» INSTRUCTION A
Answer each question from the Liverpool fashion article.
(i) Which actress was spotted out in her pyjamas?
(ii) In what year did Isabella Blow feature the city in Tatler?
(iii) Which three labels does Lorraine McCulloch say the look is "now" about?
» INSTRUCTION B
Rewrite everything in the Liverpool fashion article from "IF PROOF were" down to "make a statement.", changing "kaleidoscopic" to "multicolored".

» EXCERPTED TEXT
##############################
Emma Johnson samples a new publication that celebrates Scousers‘ unique take on life and fashion

IF PROOF were ever needed that Liverpool doesn’t follow trends, it sets them, it came this week when British actress and style icon Sienna Miller was spotted out and about in her pyjamas.

And Miss Miller calls herself a fashion designer. Doesn’t she know we were doing that in Liverpool years ago?

Joking aside, Liverpool’s obsession with fashion is a long-standing one from the make do and mend post-war days, when curtains were transformed into prom dresses, to the affluent footballers’ wives-led looks of today, we have never been ones to miss a trend.

Whether it is the women dressing up in kaleidoscopic designer frocks and gargantuan hats for Ladies Day racing, or lads hanging around on street corners in their tracksuits, Merseysiders have never failed to make a statement.

This unrivalled fascination with fashion is examined in a new Liverpool Daily Post publication – The Liverpool Look, which chronicles the changing fashions in this city over the past six decades, from the New Look of the 1950s to the now infamous “Liverpool Look” of the 21st century.

“There very much is a Liverpool trademark look,” says celebrity stylist and leading fashionista Lorraine McCulloch. “Liverpool girls set out to get noticed. It is not a look that you see anywhere else. It is a very done look, very glamorous.

“Isabella Blow celebrated that on a national level, (she featured the city in society bible Tatler in 2003) she said ‘forget London, Paris and Rome it’s all happening in Liverpool’.

“She was the first person in fashion to notice it to that extent, but Luella Bartley (the designer) also celebrated Liverpool in Vogue.”

One thing is for certain, we can’t get enough of designer labels, a fascination that has now been fuelled by the opening of the Metquarter with its Flannels, Hugo Boss, Diesel and Armani stores, to name but a few.

“The girls love See by Chloe,” offers Lorraine. “Christian Louboutin shoes, Matthew Williamson and Biba are big too. Whereas Versace was massive in the 1980s and 90s, then Missoni at the turn of the century, now it is about Stella McCartney, Lanvin and Balenciaga.
##############################
» RECORDED INFORMATION
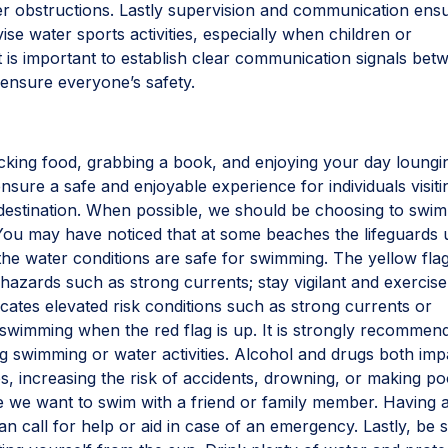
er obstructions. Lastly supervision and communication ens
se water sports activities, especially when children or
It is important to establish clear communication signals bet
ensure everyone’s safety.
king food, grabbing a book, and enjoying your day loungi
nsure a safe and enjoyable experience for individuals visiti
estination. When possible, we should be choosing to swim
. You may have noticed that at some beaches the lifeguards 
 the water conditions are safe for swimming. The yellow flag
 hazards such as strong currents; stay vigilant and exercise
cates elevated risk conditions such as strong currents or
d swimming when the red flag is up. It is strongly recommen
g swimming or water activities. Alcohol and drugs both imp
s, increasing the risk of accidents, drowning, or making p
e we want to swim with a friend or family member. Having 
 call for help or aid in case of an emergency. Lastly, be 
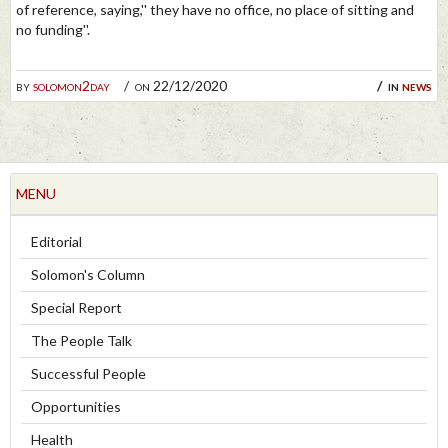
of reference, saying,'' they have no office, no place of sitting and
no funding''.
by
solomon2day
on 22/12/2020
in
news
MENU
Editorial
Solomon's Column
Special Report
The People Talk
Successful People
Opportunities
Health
##############################
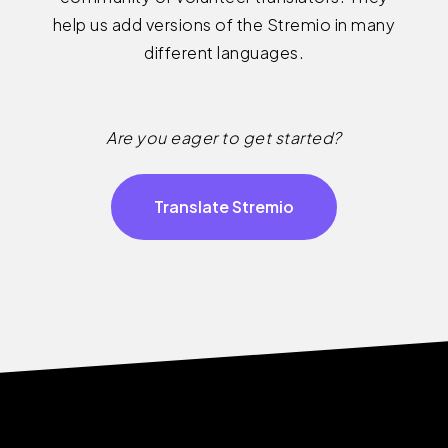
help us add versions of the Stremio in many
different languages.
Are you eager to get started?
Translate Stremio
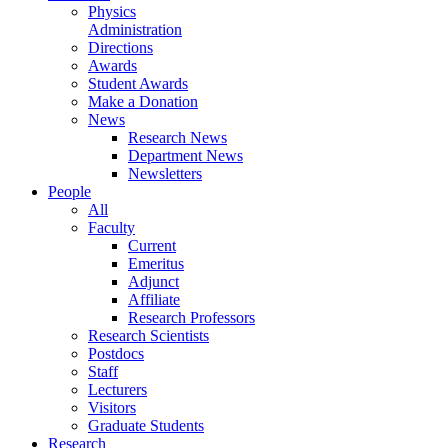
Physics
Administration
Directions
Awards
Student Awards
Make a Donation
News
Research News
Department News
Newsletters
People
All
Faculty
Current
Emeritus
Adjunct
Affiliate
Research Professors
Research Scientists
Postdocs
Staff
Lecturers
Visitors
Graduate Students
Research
##############################
» WRITTEN ANSWER A
(i) Sienna Miller
(ii) 2003
(iii) Stella McCartney, Lanvin and Balenciaga

» WRITTEN ANSWER B
IF PROOF were ever needed that Liverpool doesn’t follow trends, it sets them, it came this week when British actress and style icon Sienna Miller was spotted out and about in her pyjamas.

And Miss Miller calls herself a fashion designer. Doesn’t she know we were doing that in Liverpool years ago?

Joking aside, Liverpool’s obsession with fashion is a long-standing one from the make do and mend post-war days, when curtains were transformed into prom dresses, to the affluent footballers’ wives-led looks of today, we have never been ones to miss a trend.

Whether it is the women dressing up in multicolored designer frocks and gargantuan hats for Ladies Day racing, or lads hanging around on street corners in their tracksuits, Merseysiders have never failed to make a statement.